A hundred thousand dollars can buy a lot.
From a cursory internet search, that amount of money can purchase a franchise for a Caribbean cruise agency, a high-end water jet pack, Kobe Bryant’s NBA championship rings from 2000 or even an entire private island off the coast of Brazil.
Then again, it could pay for — and indeed has — a year’s worth of litigation over an almost century-and-a-half-old water reservoir that everybody agrees is urgently in need of replacement.
According to records obtained by The State Journal, litigation over the Tanglewood Reservoir project has so far reached $95,084.10 in attorney fees funded by Frankfort taxpayers and the municipal utility's ratepayers. A person who owns property in the city limits and purchases utility services from the Frankfort Plant Board is paying lawyers on both sides of the dispute.
In total, the Frankfort Plant Board has paid $64,892 to Frost, Brown, Todd Attorneys, of Louisville, for 188.3 hours of legal work since September out of the utility's administrative budget. The city has paid $18,183 to Baughman-Harp law firm, of Frankfort, and the Frankfort-Franklin County Planning Commission has paid $12,009.10 to Logan, Birch & Fox law firm, of Frankfort, for a combined total of 128 hours of legal work in that same time from the city’s professional services budget.
And a resolution does not appear to be near.
In speaking with officials familiar with the litigation, it becomes clear the replacement of half the 134-year-old Tanglewood drinking water reservoir with a 7-million-gallon tank is only part of the argument.
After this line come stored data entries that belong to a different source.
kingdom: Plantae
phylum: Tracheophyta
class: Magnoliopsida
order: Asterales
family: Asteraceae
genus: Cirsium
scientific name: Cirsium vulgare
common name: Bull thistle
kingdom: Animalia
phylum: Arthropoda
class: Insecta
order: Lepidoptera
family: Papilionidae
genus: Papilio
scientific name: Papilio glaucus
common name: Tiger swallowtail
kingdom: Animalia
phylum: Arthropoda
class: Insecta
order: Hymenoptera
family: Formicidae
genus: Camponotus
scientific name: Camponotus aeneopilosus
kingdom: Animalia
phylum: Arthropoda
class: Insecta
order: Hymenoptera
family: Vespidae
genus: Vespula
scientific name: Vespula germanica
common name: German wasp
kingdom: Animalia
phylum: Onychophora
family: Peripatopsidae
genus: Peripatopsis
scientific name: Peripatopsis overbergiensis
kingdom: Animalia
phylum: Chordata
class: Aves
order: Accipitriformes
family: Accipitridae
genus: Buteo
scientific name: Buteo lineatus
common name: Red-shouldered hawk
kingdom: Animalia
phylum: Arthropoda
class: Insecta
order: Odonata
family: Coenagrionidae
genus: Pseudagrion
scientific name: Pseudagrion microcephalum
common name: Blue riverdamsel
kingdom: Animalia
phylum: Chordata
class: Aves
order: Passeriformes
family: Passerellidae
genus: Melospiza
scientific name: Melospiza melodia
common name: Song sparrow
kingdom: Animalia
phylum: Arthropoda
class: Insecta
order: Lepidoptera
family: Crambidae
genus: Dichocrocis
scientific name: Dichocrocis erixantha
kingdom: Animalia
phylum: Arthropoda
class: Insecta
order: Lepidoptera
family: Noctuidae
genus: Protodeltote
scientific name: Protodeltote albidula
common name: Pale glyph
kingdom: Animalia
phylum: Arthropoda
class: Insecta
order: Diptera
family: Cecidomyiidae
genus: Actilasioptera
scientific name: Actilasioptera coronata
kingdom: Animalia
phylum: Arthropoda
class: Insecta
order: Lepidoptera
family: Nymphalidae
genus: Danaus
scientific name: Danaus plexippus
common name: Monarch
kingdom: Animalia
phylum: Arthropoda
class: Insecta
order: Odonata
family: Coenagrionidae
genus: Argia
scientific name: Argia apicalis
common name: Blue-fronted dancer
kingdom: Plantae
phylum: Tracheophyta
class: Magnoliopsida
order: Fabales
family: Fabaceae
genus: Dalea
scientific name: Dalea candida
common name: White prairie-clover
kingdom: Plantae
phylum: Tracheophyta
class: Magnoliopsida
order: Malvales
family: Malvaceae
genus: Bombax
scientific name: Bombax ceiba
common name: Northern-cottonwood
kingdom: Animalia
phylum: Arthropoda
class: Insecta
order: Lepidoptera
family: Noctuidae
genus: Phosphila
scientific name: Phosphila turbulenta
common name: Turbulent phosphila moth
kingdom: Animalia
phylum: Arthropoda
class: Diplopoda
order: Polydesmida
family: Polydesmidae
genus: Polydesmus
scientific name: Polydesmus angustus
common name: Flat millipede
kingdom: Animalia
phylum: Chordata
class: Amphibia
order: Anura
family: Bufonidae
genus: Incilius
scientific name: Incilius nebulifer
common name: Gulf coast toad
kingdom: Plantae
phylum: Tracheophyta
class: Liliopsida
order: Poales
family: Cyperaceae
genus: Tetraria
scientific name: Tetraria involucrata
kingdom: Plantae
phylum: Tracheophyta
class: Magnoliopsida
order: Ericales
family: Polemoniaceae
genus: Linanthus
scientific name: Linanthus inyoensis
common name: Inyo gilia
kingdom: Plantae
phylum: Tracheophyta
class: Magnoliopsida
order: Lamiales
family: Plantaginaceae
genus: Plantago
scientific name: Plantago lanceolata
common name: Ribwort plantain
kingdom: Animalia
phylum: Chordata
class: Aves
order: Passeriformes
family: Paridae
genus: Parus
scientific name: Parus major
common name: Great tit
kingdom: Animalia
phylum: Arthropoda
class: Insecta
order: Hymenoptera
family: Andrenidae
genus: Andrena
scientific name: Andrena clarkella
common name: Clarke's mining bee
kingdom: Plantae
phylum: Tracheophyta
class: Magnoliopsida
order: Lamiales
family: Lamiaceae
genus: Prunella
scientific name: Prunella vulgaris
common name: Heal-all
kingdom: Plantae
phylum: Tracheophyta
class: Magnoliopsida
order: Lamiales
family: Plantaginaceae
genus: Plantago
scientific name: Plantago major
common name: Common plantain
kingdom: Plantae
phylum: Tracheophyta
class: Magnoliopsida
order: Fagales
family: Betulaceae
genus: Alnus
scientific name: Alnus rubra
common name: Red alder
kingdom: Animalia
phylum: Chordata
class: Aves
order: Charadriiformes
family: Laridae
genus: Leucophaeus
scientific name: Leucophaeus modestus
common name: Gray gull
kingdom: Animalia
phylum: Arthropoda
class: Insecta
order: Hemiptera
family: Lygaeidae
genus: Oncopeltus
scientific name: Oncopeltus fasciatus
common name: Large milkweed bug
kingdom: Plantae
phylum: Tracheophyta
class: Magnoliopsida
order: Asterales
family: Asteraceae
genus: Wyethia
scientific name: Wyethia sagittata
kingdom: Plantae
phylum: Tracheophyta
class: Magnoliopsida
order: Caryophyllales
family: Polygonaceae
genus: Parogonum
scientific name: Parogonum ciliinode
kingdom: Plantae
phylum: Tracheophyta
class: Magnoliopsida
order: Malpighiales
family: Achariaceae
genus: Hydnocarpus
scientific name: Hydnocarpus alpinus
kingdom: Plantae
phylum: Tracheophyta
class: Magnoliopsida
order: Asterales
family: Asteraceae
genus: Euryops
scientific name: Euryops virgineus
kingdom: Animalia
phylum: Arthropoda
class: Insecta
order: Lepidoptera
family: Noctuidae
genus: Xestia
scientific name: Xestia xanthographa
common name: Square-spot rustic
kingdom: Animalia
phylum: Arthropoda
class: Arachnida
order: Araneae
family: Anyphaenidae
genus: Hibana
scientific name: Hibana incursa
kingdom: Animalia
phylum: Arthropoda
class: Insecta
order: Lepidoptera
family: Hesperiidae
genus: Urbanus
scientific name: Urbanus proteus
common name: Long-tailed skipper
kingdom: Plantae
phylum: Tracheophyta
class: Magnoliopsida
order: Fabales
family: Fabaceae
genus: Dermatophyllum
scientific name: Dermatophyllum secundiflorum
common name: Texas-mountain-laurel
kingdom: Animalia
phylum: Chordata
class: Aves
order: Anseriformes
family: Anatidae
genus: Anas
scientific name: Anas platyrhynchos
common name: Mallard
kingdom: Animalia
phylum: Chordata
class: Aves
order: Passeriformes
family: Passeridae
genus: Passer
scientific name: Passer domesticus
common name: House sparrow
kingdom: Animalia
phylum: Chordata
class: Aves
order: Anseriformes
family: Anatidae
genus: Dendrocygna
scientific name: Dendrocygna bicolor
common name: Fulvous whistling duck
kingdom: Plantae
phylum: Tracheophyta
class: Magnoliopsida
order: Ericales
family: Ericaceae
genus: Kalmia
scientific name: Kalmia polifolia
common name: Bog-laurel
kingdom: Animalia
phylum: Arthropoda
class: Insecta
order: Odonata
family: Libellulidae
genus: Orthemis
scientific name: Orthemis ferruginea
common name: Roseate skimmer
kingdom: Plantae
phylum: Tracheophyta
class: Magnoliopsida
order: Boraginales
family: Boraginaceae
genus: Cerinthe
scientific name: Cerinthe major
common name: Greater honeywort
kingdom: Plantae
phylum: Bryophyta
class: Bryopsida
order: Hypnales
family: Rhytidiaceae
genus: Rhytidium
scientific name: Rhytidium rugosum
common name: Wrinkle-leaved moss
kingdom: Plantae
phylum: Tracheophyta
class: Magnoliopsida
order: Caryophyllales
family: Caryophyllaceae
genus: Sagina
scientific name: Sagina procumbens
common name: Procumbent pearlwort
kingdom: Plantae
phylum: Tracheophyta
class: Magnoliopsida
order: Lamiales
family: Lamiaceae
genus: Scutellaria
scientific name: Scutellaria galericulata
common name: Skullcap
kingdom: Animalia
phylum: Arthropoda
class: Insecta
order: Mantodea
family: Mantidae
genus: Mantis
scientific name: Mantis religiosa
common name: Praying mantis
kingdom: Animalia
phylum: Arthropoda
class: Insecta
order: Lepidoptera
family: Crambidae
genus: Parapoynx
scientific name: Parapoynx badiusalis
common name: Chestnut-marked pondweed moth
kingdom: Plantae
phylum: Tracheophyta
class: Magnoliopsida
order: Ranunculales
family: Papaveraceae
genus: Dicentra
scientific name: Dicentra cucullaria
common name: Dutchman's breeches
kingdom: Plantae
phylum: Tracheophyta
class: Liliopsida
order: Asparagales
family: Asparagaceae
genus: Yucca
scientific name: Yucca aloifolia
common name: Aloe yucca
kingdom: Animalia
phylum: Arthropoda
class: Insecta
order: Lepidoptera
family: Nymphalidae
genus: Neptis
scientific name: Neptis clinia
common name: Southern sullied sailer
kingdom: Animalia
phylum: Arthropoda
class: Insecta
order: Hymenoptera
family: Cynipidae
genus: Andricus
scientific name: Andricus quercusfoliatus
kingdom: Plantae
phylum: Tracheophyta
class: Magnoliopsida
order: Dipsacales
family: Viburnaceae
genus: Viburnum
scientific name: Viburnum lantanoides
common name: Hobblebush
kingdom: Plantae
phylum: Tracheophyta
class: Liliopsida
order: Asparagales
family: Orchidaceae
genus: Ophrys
Everyone — especially since a Jim Beam warehouse fire in early July shined a light on the fragility of Frankfort’s water system — seems to agree that replacing the reservoir is paramount.
However, there is an underlying dispute over whether a municipal utility has autonomy to make decisions about services it is tasked with providing without involvement by city government. And that, at least to FPB Chairwoman Anna Marie Pavlik Rosen, is worth the fight.
“That’s the heart of the lawsuit. It all goes to that question,” Rosen said of the utility's suit challenging a planning commission ruling that FPB's plan violates the city's Comprehensive Plan. “FPB’s job is to provide services, and all our decisions come from engineering and science. We’re supposed to be removed from political pressure … . We want to do the right thing, and that’s what we’re in court fighting for.”
The argument is not explicitly laid out in FPB’s lawsuit against the city and its planning department. FPB has only stated that the city, when it created the Plant Board, gave the utility the power to carry out projects as an independent agent.
Frankfort Mayor Bill May agreed that the statute should be clarified so that municipal utilities across the state have clear directions going forward. The difference in the case of the Tanglewood reservoir, though, is that the tank is on city property, May said.
“We need to know going forward whether FPB can operate as its own entity as envisioned by Kentucky law,” May said. “Right now, it’s not clear.”
Officials disagree on whether something as dire as replacing the city’s 134-year-old water storage infrastructure should be the subject of a lengthy legal brawl.
“We need settled law,” said City Commissioner Scott Tippett, “but we don’t want the reservoir to be the vehicle for that settled law. It’s too important.”
“I would think it would be good to separate the lawsuit from what’s going on here,” May said. “That would be the better way to do it. I’m concerned about the reservoir.”
However, Rosen said it is important cases that require important decisions.
“Critical issues are what interpretations of statutes are for,” she said. “This affects our water, and it could affect our electricity in the future.”
FPB's proposed 7-million-gallon tank, which would cost $3.8 million, stalled last August when the Frankfort-Franklin County Planning Commission recommended denying the plan. The planning commission wrote at the time that the plans were “not in agreement with the Comprehensive Plan,” according to city documents.
The city backed alternative plans proposed by the Tanglewood Neighborhood Association, which prefers replacing the two existing tanks with ones of identical size — 4.6 million gallons — to prevent aesthetic damage to the neighborhood. But FPB said that acquiescing to the alternative plans would cost approximately $3 million more than the original proposal and, ultimately, lead to higher water rates for consumers.
Following the planning commission’s findings, FPB filed a lawsuit in September claiming that the recommendation was not binding. FPB has since seen Circuit Judge Thomas Wingate dismiss that portion of the lawsuit, leaving its attorney only to argue whether the planning commission’s findings were “arbitrary and capricious,” or baseless.
FPB’s attorney, Cory Skolnick, began filing briefs Thursday to prepare for future hearings on the matter. The planning board will have 30 days to respond and a hearing could follow, although one has not been publicly scheduled. Skolnick, however, has indicated that FPB might appeal the outcome of the case.
“We’re paying money for legal fees,” said Rosen. “But, in the long run, we’re avoiding an additional cost for less storage and the unforeseen long-term costs.”